Я выпил глоток кофе, потом согласно кивнул. Корсо не сводил с меня глаз.

– Нам известны три д'Артаньяна, – пояснил я. – О первом, Шарле де Батц Кастельморе, мы знаем, потому что в «Газетт де Франс»[57] было напечатано, что он погиб двадцать третьего июня тысяча шестьсот семьдесят третьего года – пуля угодила ему в горло – при осаде Маастрихта. Вместе с ним пала половина его солдат… Иначе говоря, он был не более удачлив, чем его выдуманный однофамилец.

– И он тоже был гасконцем?

– Да, из Люпиака. Городок еще существует, и там установлена памятная доска: «Здесь около тысяча шестьсот пятнадцатого года родился д'Артаньян, чье настоящее имя было Шарль де Батц, он погиб при осаде Маастрихта в тысяча шестьсот семьдесят третьем году».

– Тут историческая неувязочка, – заметил Корсо, сверяясь со своими записями. – У Дюма в начале романа, то есть приблизительно в тысяча шестьсот двадцать пятом году, д'Артаньяну было восемнадцать лет. А настоящему д'Артаньяну в ту пору едва исполнилось десять, – охотник за книгами улыбнулся как хорошо воспитанный кролик-скептик. – Он был слишком молод, чтобы управляться со шпагой.

– Верно, – согласился я. – Дюма внес коррективы, чтобы герой мог участвовать в истории с алмазными подвесками, встретиться с Ришелье и Людовиком Тринадцатым. Видимо, Шарль де Батц совсем юным прибыл в Париж: в тысяча шестьсот сороковом году он уже числится гвардейцем в роте господина Дезэссара, его имя фигурирует в списках, затем он упоминается в документах об осаде Арраса, а два года спустя участвует в руссильонской кампании… Но он не служил мушкетером при Ришелье, он вступил в эту элитную роту лишь после смерти Людовика Тринадцатого. На самом деле его покровителем был кардинал Джулио Мазарини… Да, в действительности между двумя д'Артаньянами существует зазор в десять или пятнадцать лет; хотя Дюма после успеха «Трех мушкетеров» расширил время действия, охватив почти сорок лет истории Франции, и в последующих томах старался приблизить вымысел к реальным событиям.

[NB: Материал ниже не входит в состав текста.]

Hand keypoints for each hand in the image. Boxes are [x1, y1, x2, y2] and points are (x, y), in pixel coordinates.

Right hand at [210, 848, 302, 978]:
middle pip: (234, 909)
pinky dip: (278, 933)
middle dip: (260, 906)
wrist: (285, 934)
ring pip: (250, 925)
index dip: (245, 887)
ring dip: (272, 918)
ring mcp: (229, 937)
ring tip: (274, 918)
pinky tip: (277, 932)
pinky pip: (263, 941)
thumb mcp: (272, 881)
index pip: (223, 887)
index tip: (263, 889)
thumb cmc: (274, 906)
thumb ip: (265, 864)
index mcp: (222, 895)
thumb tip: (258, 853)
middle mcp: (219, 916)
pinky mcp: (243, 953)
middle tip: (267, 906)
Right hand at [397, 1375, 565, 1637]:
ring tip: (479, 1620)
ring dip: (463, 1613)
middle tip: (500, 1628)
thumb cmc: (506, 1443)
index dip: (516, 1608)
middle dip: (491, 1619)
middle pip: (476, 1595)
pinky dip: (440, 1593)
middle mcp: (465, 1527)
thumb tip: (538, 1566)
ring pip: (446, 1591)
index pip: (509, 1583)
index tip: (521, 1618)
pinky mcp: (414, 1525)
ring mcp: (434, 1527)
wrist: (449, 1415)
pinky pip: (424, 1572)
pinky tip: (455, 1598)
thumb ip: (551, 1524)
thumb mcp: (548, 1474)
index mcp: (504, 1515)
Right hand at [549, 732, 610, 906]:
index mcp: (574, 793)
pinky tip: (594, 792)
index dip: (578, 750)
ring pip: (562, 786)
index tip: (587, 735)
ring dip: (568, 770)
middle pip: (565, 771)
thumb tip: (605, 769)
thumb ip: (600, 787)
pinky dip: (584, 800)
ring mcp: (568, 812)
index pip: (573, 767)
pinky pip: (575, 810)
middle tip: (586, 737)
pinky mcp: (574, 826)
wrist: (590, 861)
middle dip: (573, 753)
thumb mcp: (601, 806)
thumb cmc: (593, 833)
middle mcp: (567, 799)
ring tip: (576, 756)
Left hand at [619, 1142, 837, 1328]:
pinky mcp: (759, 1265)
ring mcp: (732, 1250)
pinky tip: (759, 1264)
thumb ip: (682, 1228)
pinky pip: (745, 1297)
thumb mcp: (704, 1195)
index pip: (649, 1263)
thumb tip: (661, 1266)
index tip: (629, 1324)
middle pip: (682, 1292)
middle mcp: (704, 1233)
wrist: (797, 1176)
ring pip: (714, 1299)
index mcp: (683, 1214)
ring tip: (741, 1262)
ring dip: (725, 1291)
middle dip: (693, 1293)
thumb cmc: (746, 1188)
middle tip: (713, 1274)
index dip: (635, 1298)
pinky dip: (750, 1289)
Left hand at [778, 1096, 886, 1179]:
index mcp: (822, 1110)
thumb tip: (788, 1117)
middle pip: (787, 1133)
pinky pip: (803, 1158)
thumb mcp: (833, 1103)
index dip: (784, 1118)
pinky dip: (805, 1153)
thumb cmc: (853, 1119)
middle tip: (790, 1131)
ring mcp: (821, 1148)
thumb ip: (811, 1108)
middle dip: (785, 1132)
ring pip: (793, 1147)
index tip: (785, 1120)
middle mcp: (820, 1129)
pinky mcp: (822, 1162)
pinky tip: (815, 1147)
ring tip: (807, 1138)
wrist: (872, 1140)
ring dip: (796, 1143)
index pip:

– А много ли доподлинно известно об этом человеке? Я имею в виду роль настоящего д'Артаньяна в истории Франции.

– Известно немало. Его имя встречается в письмах Мазарини и в бумагах военного ведомства. Как и герой романа, он был агентом кардинала в период Фронды, выполнял деликатные поручения при дворе Людовика Четырнадцатого. Именно ему довелось арестовать и препроводить в тюрьму генерального контролера, иначе – министра финансов Франции Фуке, и этот факт нашел подтверждение в письмах мадам де Севинье. Он познакомился с Веласкесом на острове Фазанов, сопровождая Людовика Четырнадцатого, который отправился туда за своей невестой Марией Терезией Австрийской…

– Как видно, он был настоящим придворным. И весьма мало походил на бретера, изображенного Дюма.

Я поднял руку в знак того, что хочу внести в дело ясность:

– Не спешите с выводами. Шарль де Батц – или д'Артаньян – до самой смерти оставался в боевых рядах. Во Фландрии он служил под началом Тюренна и в тысяча шестьсот пятьдесят седьмом году был назначен командиром роты «серых мушкетеров»[58] – самой отборной части французской армии. Через десять лет его произвели в капитан-лейтенанты, а во Фландрии он сражался уже в звании полевого маршала (эквивалент бригадного генерала).